(Testo)

⟨

Per quanto riguarda, infine, il divieto d’introduzione di nuove prove in appello nel processo tributario, il Collegio rileva come la Suprema Corte, con la sentenza n. 26522/2017 ha evidenziato che la produzione di documenti nuovi in appello non risulta lesiva del diritto di difesa ex articolo 24 Cost., e che ciò consente di evitare una scollatura tra la verità materiale e quella processuale “la naturale propensione del processo all’accertamento della verità dei fatti va coniugata con il regime delle preclusioni, che numerose operano nel rito civile. Sicché la soppressione dell’ipotesi della “prova indispensabile”, quale eccezione al divieto dei nova in appello, si traduce semplicemente nell’accentuazione dell’onere di tempestiva attivazione del convenuto”. ( vedi anche Cass. n. 5429/2018; n. 16652/2018 e n. 17164/2018).
E’ giustificabile la compensazione delle spese di giudizio data la natura, complessità e diversità dei giudizi interpretativi concernenti tale materia.
P.Q.M.
La Commissione Tributaria Regionale, in riforma della sentenza appellata, dichiara non dovuta l’IRAP per gli anni dal 2004 al 2007 compreso e ne dispone il rimborso a favore dell’appellante.
Compensa le spese.
Così deciso in Firenze il 27 ottobre 2017.

⟩

(Dati mostrati)
⟨

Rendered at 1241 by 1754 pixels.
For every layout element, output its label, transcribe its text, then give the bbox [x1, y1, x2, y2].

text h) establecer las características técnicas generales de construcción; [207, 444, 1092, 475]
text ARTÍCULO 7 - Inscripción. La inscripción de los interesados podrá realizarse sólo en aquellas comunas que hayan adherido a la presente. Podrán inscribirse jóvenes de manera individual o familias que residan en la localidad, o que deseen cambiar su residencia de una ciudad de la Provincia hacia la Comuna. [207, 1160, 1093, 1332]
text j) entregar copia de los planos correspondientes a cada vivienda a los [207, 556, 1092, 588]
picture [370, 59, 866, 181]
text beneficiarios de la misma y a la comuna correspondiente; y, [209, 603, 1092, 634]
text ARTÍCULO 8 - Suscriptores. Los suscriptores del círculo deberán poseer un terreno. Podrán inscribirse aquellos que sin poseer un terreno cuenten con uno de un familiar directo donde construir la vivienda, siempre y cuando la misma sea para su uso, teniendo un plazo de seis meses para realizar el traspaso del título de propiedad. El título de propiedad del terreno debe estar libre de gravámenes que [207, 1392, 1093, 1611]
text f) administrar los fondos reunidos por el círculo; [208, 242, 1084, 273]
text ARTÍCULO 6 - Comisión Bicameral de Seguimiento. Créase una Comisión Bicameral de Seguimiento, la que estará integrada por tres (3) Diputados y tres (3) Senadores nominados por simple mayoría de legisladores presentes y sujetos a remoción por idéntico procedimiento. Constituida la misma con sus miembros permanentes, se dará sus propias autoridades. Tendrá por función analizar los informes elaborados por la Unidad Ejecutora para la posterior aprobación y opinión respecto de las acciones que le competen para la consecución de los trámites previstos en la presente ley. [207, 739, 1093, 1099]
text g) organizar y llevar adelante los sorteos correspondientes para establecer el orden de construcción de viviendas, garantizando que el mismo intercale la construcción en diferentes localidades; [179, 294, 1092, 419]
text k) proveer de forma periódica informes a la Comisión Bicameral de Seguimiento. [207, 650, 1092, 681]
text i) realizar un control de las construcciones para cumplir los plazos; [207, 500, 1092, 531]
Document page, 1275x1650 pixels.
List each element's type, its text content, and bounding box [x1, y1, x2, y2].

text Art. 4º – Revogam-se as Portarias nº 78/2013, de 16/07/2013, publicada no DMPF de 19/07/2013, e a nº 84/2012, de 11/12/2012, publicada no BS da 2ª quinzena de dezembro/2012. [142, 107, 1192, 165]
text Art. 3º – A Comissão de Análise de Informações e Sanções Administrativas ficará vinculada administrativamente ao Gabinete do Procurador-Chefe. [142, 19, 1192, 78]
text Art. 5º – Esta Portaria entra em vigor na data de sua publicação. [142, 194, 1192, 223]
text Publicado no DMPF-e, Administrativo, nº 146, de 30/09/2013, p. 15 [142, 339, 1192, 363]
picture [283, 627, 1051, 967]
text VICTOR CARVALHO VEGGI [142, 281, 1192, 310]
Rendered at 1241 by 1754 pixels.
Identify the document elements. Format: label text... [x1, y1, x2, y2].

⟩

(Attività 1)
Trascrivi dalla decisione tributaria il passo che inizia con "Per quanto riguarda, infine, il" e prosegue fino a "e n. 17164/2018).".
(Attività 2)
Per favore, riprendi la decisione tributaria dal punto in cui si interrompe e continuala dopo l'ultima frase.

(Risposta 1)
Per quanto riguarda, infine, il divieto d’introduzione di nuove prove in appello nel processo tributario, il Collegio rileva come la Suprema Corte, con la sentenza n. 26522/2017 ha evidenziato che la produzione di documenti nuovi in appello non risulta lesiva del diritto di difesa ex articolo 24 Cost., e che ciò consente di evitare una scollatura tra la verità materiale e quella processuale “la naturale propensione del processo all’accertamento della verità dei fatti va coniugata con il regime delle preclusioni, che numerose operano nel rito civile. Sicché la soppressione dell’ipotesi della “prova indispensabile”, quale eccezione al divieto dei nova in appello, si traduce semplicemente nell’accentuazione dell’onere di tempestiva attivazione del convenuto”. ( vedi anche Cass. n. 5429/2018; n. 16652/2018 e n. 17164/2018).

(Risposta 2)
COMMENTO
Il contribuente propone appello avverso la sentenza di primo grado, che lo aveva ritenuto assoggettabile ad IRAP, producendo per la prima volta in appello nuove prove documentali dirette a dimostrare l’esercizio della propria attività di ortopedico senza l’ausilio di dipendenti o collaboratori e con l’impiego di mezzi strumentali modesti.
L’Ufficio eccepisce l’inammissibilità per tardività delle prove addotte per la prima volta solo nel giudizio di secondo grado, in quanto prove “nuove”.
Queste ultime non sono di regola ammesse dall’art. 58, comma 1, D.Lgs. 31.12.1992 n. 546, salvo che il giudice di appello non le ritenga necessarie ai fini della decisione o che la parte non dimostri di non averle potute fornire nel precedente grado del giudizio per causa ad essa non imputabile.
L’Ufficio eccepisce pertanto che, per derogare al divieto di nuova prova in appello, è necessario che il giudice ritenga la prova indispensabile ai fini della decisione, laddove il carattere dell’indispensabilità non va confuso con la semplice idoneità a provare i fatti di causa, ma implica l’impossibilità oggettiva, per la parte su cui grava l’onere probatorio, di fornire la prova con altri mezzi.
Tale rilievo non viene accolto dalla sentenza in commento, la quale ribadisce il principio per cui la produzione di documenti nuovi in appello non risulta lesiva del diritto di difesa ex articolo 24 Cost., in quanto consente di evitare una “scollatura” tra la verità materiale e quella processuale.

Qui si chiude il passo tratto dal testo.